▶ [PROBLEM DETAILS]: Write out every entry, unchanged. Skip any picture.

▶ [DATA FOR THIS TASK]:
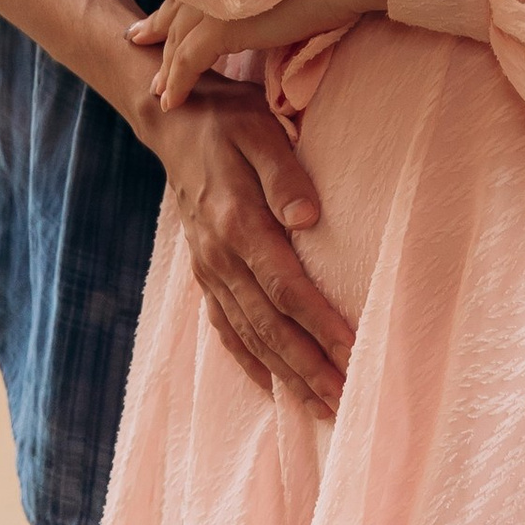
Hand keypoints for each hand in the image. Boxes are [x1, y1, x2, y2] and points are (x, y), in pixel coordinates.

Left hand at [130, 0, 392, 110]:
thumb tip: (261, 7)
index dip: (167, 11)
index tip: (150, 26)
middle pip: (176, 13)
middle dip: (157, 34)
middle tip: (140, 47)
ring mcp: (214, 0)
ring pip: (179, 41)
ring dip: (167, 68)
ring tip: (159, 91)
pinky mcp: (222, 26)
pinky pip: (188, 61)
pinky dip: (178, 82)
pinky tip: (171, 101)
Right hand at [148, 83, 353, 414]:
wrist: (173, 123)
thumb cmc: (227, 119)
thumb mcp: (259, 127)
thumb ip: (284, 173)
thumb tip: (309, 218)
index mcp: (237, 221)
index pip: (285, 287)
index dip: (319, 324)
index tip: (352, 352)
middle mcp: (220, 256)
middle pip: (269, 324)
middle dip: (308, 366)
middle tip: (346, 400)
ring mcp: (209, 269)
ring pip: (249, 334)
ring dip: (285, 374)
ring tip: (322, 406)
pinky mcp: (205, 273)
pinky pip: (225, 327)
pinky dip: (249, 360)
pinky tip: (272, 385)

▶ [SOLVED EXERCISE]:
Hand keypoints for each hand in the image. Boxes are [x1, y1, x2, y2] and points are (x, y), in pixel coordinates.

Left hand at [130, 0, 392, 110]:
thumb tip: (261, 7)
index dip: (167, 11)
index tip: (150, 26)
middle pip: (176, 13)
middle dip: (157, 34)
middle tip: (140, 47)
ring mcp: (214, 0)
ring pip: (179, 41)
ring dip: (167, 68)
ring tip: (159, 91)
pinky mcp: (222, 26)
pinky pip: (188, 61)
pinky dip: (178, 82)
pinky tip: (171, 101)
Right hand at [148, 83, 353, 414]:
wrist: (173, 123)
thumb cmc: (227, 119)
thumb mcp: (259, 127)
thumb ip: (284, 173)
thumb tip: (309, 218)
index mcp: (237, 221)
index pip: (285, 287)
index dip: (319, 324)
index tip: (352, 352)
middle mcp: (220, 256)
middle pip: (269, 324)
middle dip: (308, 366)
middle tip: (346, 400)
ring mcp: (209, 269)
ring pip: (249, 334)
ring dip: (285, 374)
ring tip: (322, 406)
pinky mcp: (205, 273)
pinky pip: (225, 327)
pinky dip: (249, 360)
pinky tip: (272, 385)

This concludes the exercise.